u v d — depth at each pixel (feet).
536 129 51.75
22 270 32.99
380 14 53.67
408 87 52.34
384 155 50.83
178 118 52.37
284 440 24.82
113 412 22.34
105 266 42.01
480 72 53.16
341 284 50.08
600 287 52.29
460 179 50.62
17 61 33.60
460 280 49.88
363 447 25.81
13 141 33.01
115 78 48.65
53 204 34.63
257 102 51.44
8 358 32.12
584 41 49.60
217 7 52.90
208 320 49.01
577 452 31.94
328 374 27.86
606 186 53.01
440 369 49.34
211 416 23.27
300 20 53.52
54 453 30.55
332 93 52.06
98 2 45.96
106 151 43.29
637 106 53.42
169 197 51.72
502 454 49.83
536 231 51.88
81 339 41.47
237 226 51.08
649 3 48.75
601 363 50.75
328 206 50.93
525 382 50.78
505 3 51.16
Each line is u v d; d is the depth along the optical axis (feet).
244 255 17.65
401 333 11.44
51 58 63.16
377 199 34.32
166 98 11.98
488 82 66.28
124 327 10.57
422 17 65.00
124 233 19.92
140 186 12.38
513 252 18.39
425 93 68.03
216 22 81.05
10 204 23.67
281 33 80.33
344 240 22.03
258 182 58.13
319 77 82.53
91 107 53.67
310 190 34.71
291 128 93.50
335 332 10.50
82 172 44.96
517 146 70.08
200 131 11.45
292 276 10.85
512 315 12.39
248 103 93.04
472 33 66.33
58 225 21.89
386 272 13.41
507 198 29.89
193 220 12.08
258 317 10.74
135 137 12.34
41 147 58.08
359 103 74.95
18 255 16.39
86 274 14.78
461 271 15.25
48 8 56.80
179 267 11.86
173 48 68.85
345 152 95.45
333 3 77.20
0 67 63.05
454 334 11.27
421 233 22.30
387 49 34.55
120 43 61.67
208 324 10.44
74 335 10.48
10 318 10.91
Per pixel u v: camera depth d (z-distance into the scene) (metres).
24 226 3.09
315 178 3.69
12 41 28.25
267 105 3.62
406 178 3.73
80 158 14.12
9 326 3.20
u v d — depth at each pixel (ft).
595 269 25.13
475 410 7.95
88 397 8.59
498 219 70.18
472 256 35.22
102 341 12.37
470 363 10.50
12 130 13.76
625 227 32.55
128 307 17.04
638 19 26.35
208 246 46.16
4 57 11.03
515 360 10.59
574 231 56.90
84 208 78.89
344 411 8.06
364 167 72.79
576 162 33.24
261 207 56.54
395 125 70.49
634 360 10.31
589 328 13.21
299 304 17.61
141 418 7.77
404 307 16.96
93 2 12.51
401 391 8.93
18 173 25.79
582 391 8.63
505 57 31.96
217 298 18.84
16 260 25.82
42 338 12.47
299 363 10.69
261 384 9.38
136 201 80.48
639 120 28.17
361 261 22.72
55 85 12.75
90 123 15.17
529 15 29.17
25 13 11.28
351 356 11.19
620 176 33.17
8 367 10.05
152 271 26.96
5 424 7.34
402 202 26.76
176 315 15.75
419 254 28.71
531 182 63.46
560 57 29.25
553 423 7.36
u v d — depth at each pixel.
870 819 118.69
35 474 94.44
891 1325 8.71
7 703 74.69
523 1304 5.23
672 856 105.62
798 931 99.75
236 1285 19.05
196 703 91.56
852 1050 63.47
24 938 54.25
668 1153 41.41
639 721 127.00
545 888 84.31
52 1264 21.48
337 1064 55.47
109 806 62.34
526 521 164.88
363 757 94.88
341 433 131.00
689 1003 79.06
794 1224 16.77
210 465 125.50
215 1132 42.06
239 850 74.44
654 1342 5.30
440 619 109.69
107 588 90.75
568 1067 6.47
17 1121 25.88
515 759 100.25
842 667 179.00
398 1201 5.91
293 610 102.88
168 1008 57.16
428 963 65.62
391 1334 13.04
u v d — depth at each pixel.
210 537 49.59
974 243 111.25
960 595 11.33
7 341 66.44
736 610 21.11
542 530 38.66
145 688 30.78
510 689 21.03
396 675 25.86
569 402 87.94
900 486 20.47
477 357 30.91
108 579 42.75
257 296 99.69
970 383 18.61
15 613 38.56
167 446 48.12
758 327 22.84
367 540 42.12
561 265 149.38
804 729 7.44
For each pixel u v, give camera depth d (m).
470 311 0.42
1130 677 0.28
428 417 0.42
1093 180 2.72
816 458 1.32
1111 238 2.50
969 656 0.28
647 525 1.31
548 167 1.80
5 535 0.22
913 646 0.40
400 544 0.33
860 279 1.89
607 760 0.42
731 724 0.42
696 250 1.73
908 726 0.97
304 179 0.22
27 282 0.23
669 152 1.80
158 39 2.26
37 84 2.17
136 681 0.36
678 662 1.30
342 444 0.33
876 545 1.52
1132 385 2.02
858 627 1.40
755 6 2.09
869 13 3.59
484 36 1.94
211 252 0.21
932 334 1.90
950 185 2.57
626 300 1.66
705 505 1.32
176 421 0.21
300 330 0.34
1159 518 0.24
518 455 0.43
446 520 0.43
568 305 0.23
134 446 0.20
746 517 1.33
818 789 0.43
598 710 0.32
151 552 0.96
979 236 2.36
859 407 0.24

● ● ● ● ●

Work order:
Reproduce the entire listing. Keep every word as it is.

Exercise response:
u v d — depth at each pixel (feet).
536 129 51.75
22 270 32.99
380 14 53.67
408 87 52.34
384 155 50.83
178 118 52.37
284 440 24.82
113 412 22.34
105 266 42.01
480 72 53.16
341 284 50.08
600 287 52.29
460 179 50.62
17 61 33.60
460 280 49.88
363 447 25.81
13 141 33.01
115 78 48.65
53 204 34.63
257 102 51.44
8 358 32.12
584 41 49.60
217 7 52.90
208 320 49.01
577 452 31.94
328 374 27.86
606 186 53.01
440 369 49.34
211 416 23.27
300 20 53.52
54 453 30.55
332 93 52.06
98 2 45.96
106 151 43.29
637 106 53.42
169 197 51.72
502 454 49.83
536 231 51.88
81 339 41.47
237 226 51.08
649 3 48.75
601 363 50.75
328 206 50.93
525 382 50.78
505 3 51.16
Each line is u v d; d is the depth along the optical axis (feet).
244 255 17.65
401 333 11.44
51 58 63.16
377 199 34.32
166 98 11.98
488 82 66.28
124 327 10.57
422 17 65.00
124 233 19.92
140 186 12.38
513 252 18.39
425 93 68.03
216 22 81.05
10 204 23.67
281 33 80.33
344 240 22.03
258 182 58.13
319 77 82.53
91 107 53.67
310 190 34.71
291 128 93.50
335 332 10.50
82 172 44.96
517 146 70.08
200 131 11.45
292 276 10.85
512 315 12.39
248 103 93.04
472 33 66.33
58 225 21.89
386 272 13.41
507 198 29.89
193 220 12.08
258 317 10.74
135 137 12.34
41 147 58.08
359 103 74.95
18 255 16.39
86 274 14.78
461 271 15.25
48 8 56.80
179 267 11.86
173 48 68.85
345 152 95.45
333 3 77.20
0 67 63.05
454 334 11.27
421 233 22.30
387 49 34.55
120 43 61.67
208 324 10.44
74 335 10.48
10 318 10.91
Per pixel u v: camera depth d (z-distance into the scene) (metres).
24 226 3.09
315 178 3.69
12 41 28.25
267 105 3.62
406 178 3.73
80 158 14.12
9 326 3.20
u v d — depth at each pixel (ft).
595 269 25.13
475 410 7.95
88 397 8.59
498 219 70.18
472 256 35.22
102 341 12.37
470 363 10.50
12 130 13.76
625 227 32.55
128 307 17.04
638 19 26.35
208 246 46.16
4 57 11.03
515 360 10.59
574 231 56.90
84 208 78.89
344 411 8.06
364 167 72.79
576 162 33.24
261 207 56.54
395 125 70.49
634 360 10.31
589 328 13.21
299 304 17.61
141 418 7.77
404 307 16.96
93 2 12.51
401 391 8.93
18 173 25.79
582 391 8.63
505 57 31.96
217 298 18.84
16 260 25.82
42 338 12.47
299 363 10.69
261 384 9.38
136 201 80.48
639 120 28.17
361 261 22.72
55 85 12.75
90 123 15.17
529 15 29.17
25 13 11.28
351 356 11.19
620 176 33.17
8 367 10.05
152 271 26.96
5 424 7.34
402 202 26.76
176 315 15.75
419 254 28.71
531 182 63.46
560 57 29.25
553 423 7.36
u v d — depth at each pixel.
870 819 118.69
35 474 94.44
891 1325 8.71
7 703 74.69
523 1304 5.23
672 856 105.62
798 931 99.75
236 1285 19.05
196 703 91.56
852 1050 63.47
24 938 54.25
668 1153 41.41
639 721 127.00
545 888 84.31
52 1264 21.48
337 1064 55.47
109 806 62.34
526 521 164.88
363 757 94.88
341 433 131.00
689 1003 79.06
794 1224 16.77
210 465 125.50
215 1132 42.06
239 850 74.44
654 1342 5.30
440 619 109.69
107 588 90.75
568 1067 6.47
17 1121 25.88
515 759 100.25
842 667 179.00
398 1201 5.91
293 610 102.88
168 1008 57.16
428 963 65.62
391 1334 13.04
u v d — depth at each pixel.
210 537 49.59
974 243 111.25
960 595 11.33
7 341 66.44
736 610 21.11
542 530 38.66
145 688 30.78
510 689 21.03
396 675 25.86
569 402 87.94
900 486 20.47
477 357 30.91
108 579 42.75
257 296 99.69
970 383 18.61
15 613 38.56
167 446 48.12
758 327 22.84
367 540 42.12
561 265 149.38
804 729 7.44
For each pixel u v, give camera depth d (m).
470 311 0.42
1130 677 0.28
428 417 0.42
1093 180 2.72
816 458 1.32
1111 238 2.50
969 656 0.28
647 525 1.31
548 167 1.80
5 535 0.22
913 646 0.40
400 544 0.33
860 279 1.89
607 760 0.42
731 724 0.42
696 250 1.73
908 726 0.97
304 179 0.22
27 282 0.23
669 152 1.80
158 39 2.26
37 84 2.17
136 681 0.36
678 662 1.30
342 444 0.33
876 545 1.52
1132 385 2.02
858 627 1.40
755 6 2.09
869 13 3.59
484 36 1.94
211 252 0.21
932 334 1.90
950 185 2.57
626 300 1.66
705 505 1.32
176 421 0.21
300 330 0.34
1159 518 0.24
518 455 0.43
446 520 0.43
568 305 0.23
134 446 0.20
746 517 1.33
818 789 0.43
598 710 0.32
151 552 0.96
979 236 2.36
859 407 0.24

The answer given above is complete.